## Transcribed page contents
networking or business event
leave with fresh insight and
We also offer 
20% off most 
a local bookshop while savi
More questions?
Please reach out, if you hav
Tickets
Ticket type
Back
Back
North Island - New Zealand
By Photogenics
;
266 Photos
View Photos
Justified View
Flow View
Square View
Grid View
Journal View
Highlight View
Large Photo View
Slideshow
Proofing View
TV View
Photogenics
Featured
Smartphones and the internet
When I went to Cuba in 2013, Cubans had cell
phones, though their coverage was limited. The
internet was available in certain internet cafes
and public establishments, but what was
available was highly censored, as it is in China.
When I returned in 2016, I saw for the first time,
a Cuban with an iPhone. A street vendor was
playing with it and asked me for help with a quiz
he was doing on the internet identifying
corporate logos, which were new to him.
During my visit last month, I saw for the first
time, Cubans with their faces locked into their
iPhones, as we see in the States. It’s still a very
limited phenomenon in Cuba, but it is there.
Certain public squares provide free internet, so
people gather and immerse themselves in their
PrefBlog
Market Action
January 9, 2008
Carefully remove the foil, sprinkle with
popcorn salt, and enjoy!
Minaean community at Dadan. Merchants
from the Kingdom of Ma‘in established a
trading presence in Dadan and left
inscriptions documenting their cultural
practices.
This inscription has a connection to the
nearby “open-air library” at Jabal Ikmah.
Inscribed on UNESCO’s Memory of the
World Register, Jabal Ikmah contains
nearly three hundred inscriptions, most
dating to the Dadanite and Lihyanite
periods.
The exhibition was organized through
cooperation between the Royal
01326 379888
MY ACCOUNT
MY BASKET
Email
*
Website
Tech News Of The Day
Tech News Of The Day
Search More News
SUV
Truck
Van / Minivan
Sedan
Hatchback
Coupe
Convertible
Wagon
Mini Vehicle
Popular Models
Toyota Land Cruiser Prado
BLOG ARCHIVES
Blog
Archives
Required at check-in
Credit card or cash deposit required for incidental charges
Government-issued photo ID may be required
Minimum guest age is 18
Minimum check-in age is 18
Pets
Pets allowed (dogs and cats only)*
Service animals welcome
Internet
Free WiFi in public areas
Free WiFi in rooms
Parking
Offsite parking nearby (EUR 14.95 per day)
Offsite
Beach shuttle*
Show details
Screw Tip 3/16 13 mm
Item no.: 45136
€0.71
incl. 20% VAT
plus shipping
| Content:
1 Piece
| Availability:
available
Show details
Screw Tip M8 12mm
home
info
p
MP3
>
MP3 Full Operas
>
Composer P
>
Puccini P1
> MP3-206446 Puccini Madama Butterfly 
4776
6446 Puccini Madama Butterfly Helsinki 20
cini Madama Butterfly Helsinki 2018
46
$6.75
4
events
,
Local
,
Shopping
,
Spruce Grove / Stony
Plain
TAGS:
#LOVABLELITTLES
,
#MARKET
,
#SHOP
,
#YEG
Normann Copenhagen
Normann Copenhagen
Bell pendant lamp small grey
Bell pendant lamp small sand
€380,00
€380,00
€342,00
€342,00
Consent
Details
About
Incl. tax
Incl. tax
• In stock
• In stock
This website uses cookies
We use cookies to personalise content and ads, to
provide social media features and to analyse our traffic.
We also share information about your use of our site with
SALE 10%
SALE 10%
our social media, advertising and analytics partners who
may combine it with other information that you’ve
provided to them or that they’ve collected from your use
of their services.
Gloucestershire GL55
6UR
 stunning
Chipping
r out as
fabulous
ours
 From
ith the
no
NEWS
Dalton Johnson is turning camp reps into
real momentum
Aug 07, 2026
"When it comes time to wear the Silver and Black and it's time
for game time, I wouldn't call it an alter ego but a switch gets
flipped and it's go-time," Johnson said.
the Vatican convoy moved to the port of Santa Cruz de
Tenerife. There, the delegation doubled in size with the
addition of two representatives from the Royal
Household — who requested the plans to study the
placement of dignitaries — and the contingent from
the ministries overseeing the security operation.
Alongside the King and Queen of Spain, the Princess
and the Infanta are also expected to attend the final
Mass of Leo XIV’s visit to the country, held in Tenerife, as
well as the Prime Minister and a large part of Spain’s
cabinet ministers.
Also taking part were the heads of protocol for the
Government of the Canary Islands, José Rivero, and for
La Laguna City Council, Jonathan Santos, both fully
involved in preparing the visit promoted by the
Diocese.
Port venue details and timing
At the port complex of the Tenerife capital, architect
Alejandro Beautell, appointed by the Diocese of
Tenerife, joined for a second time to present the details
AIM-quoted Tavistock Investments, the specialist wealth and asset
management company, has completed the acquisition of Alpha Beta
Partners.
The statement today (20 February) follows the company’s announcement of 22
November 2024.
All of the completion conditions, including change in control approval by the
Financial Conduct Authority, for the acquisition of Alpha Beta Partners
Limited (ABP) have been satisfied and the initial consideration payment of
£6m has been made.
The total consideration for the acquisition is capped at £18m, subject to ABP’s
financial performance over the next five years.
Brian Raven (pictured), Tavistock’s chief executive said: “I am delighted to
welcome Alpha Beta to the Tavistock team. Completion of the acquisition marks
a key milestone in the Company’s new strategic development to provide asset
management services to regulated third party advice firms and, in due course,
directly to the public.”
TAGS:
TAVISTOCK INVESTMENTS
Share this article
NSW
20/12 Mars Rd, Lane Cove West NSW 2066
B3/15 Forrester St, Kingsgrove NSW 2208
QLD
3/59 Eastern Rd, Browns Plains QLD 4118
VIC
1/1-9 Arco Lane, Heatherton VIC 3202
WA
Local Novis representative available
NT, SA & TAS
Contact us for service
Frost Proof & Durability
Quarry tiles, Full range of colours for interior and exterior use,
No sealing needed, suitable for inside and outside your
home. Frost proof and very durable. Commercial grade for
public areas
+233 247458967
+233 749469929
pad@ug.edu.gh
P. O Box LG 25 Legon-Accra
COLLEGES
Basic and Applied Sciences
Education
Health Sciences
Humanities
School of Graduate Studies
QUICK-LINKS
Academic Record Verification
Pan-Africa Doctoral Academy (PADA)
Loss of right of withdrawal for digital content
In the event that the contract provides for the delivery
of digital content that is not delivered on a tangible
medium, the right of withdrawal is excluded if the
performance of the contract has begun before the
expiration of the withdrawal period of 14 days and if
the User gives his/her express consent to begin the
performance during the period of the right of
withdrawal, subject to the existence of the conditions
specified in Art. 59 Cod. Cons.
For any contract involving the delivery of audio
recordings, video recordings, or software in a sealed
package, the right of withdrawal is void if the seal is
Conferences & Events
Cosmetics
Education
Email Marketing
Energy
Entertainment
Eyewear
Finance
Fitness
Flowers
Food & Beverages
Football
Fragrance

## What this task involves
Return the records in full, exactly as they read.

## Written answer
networking or business event
leave with fresh insight and
We also offer 
20% off most 
a local bookshop while savi
More questions?
Please reach out, if you hav
Tickets
Ticket type
Back
Back
North Island - New Zealand
By Photogenics
;
266 Photos
View Photos
Justified View
Flow View
Square View
Grid View
Journal View
Highlight View
Large Photo View
Slideshow
Proofing View
TV View
Photogenics
Featured
Smartphones and the internet
When I went to Cuba in 2013, Cubans had cell
phones, though their coverage was limited. The
internet was available in certain internet cafes
and public establishments, but what was
available was highly censored, as it is in China.
When I returned in 2016, I saw for the first time,
a Cuban with an iPhone. A street vendor was
playing with it and asked me for help with a quiz
he was doing on the internet identifying
corporate logos, which were new to him.
During my visit last month, I saw for the first
time, Cubans with their faces locked into their
iPhones, as we see in the States. It’s still a very
limited phenomenon in Cuba, but it is there.
Certain public squares provide free internet, so
people gather and immerse themselves in their
PrefBlog
Market Action
January 9, 2008
Carefully remove the foil, sprinkle with
popcorn salt, and enjoy!
Minaean community at Dadan. Merchants
from the Kingdom of Ma‘in established a
trading presence in Dadan and left
inscriptions documenting their cultural
practices.
This inscription has a connection to the
nearby “open-air library” at Jabal Ikmah.
Inscribed on UNESCO’s Memory of the
World Register, Jabal Ikmah contains
nearly three hundred inscriptions, most
dating to the Dadanite and Lihyanite
periods.
The exhibition was organized through
cooperation between the Royal
01326 379888
MY ACCOUNT
MY BASKET
Email
*
Website
Tech News Of The Day
Tech News Of The Day
Search More News
SUV
Truck
Van / Minivan
Sedan
Hatchback
Coupe
Convertible
Wagon
Mini Vehicle
Popular Models
Toyota Land Cruiser Prado
BLOG ARCHIVES
Blog
Archives
Required at check-in
Credit card or cash deposit required for incidental charges
Government-issued photo ID may be required
Minimum guest age is 18
Minimum check-in age is 18
Pets
Pets allowed (dogs and cats only)*
Service animals welcome
Internet
Free WiFi in public areas
Free WiFi in rooms
Parking
Offsite parking nearby (EUR 14.95 per day)
Offsite
Beach shuttle*
Show details
Screw Tip 3/16 13 mm
Item no.: 45136
€0.71
incl. 20% VAT
plus shipping
| Content:
1 Piece
| Availability:
available
Show details
Screw Tip M8 12mm
home
info
p
MP3
>
MP3 Full Operas
>
Composer P
>
Puccini P1
> MP3-206446 Puccini Madama Butterfly 
4776
6446 Puccini Madama Butterfly Helsinki 20
cini Madama Butterfly Helsinki 2018
46
$6.75
4
events
,
Local
,
Shopping
,
Spruce Grove / Stony
Plain
TAGS:
#LOVABLELITTLES
,
#MARKET
,
#SHOP
,
#YEG
Normann Copenhagen
Normann Copenhagen
Bell pendant lamp small grey
Bell pendant lamp small sand
€380,00
€380,00
€342,00
€342,00
Consent
Details
About
Incl. tax
Incl. tax
• In stock
• In stock
This website uses cookies
We use cookies to personalise content and ads, to
provide social media features and to analyse our traffic.
We also share information about your use of our site with
SALE 10%
SALE 10%
our social media, advertising and analytics partners who
may combine it with other information that you’ve
provided to them or that they’ve collected from your use
of their services.
Gloucestershire GL55
6UR
 stunning
Chipping
r out as
fabulous
ours
 From
ith the
no
NEWS
Dalton Johnson is turning camp reps into
real momentum
Aug 07, 2026
"When it comes time to wear the Silver and Black and it's time
for game time, I wouldn't call it an alter ego but a switch gets
flipped and it's go-time," Johnson said.
the Vatican convoy moved to the port of Santa Cruz de
Tenerife. There, the delegation doubled in size with the
addition of two representatives from the Royal
Household — who requested the plans to study the
placement of dignitaries — and the contingent from
the ministries overseeing the security operation.
Alongside the King and Queen of Spain, the Princess
and the Infanta are also expected to attend the final
Mass of Leo XIV’s visit to the country, held in Tenerife, as
well as the Prime Minister and a large part of Spain’s
cabinet ministers.
Also taking part were the heads of protocol for the
Government of the Canary Islands, José Rivero, and for
La Laguna City Council, Jonathan Santos, both fully
involved in preparing the visit promoted by the
Diocese.
Port venue details and timing
At the port complex of the Tenerife capital, architect
Alejandro Beautell, appointed by the Diocese of
Tenerife, joined for a second time to present the details
AIM-quoted Tavistock Investments, the specialist wealth and asset
management company, has completed the acquisition of Alpha Beta
Partners.
The statement today (20 February) follows the company’s announcement of 22
November 2024.
All of the completion conditions, including change in control approval by the
Financial Conduct Authority, for the acquisition of Alpha Beta Partners
Limited (ABP) have been satisfied and the initial consideration payment of
£6m has been made.
The total consideration for the acquisition is capped at £18m, subject to ABP’s
financial performance over the next five years.
Brian Raven (pictured), Tavistock’s chief executive said: “I am delighted to
welcome Alpha Beta to the Tavistock team. Completion of the acquisition marks
a key milestone in the Company’s new strategic development to provide asset
management services to regulated third party advice firms and, in due course,
directly to the public.”
TAGS:
TAVISTOCK INVESTMENTS
Share this article
NSW
20/12 Mars Rd, Lane Cove West NSW 2066
B3/15 Forrester St, Kingsgrove NSW 2208
QLD
3/59 Eastern Rd, Browns Plains QLD 4118
VIC
1/1-9 Arco Lane, Heatherton VIC 3202
WA
Local Novis representative available
NT, SA & TAS
Contact us for service
Frost Proof & Durability
Quarry tiles, Full range of colours for interior and exterior use,
No sealing needed, suitable for inside and outside your
home. Frost proof and very durable. Commercial grade for
public areas
+233 247458967
+233 749469929
pad@ug.edu.gh
P. O Box LG 25 Legon-Accra
COLLEGES
Basic and Applied Sciences
Education
Health Sciences
Humanities
School of Graduate Studies
QUICK-LINKS
Academic Record Verification
Pan-Africa Doctoral Academy (PADA)
Loss of right of withdrawal for digital content
In the event that the contract provides for the delivery
of digital content that is not delivered on a tangible
medium, the right of withdrawal is excluded if the
performance of the contract has begun before the
expiration of the withdrawal period of 14 days and if
the User gives his/her express consent to begin the
performance during the period of the right of
withdrawal, subject to the existence of the conditions
specified in Art. 59 Cod. Cons.
For any contract involving the delivery of audio
recordings, video recordings, or software in a sealed
package, the right of withdrawal is void if the seal is
Conferences & Events
Cosmetics
Education
Email Marketing
Energy
Entertainment
Eyewear
Finance
Fitness
Flowers
Food & Beverages
Football
Fragrance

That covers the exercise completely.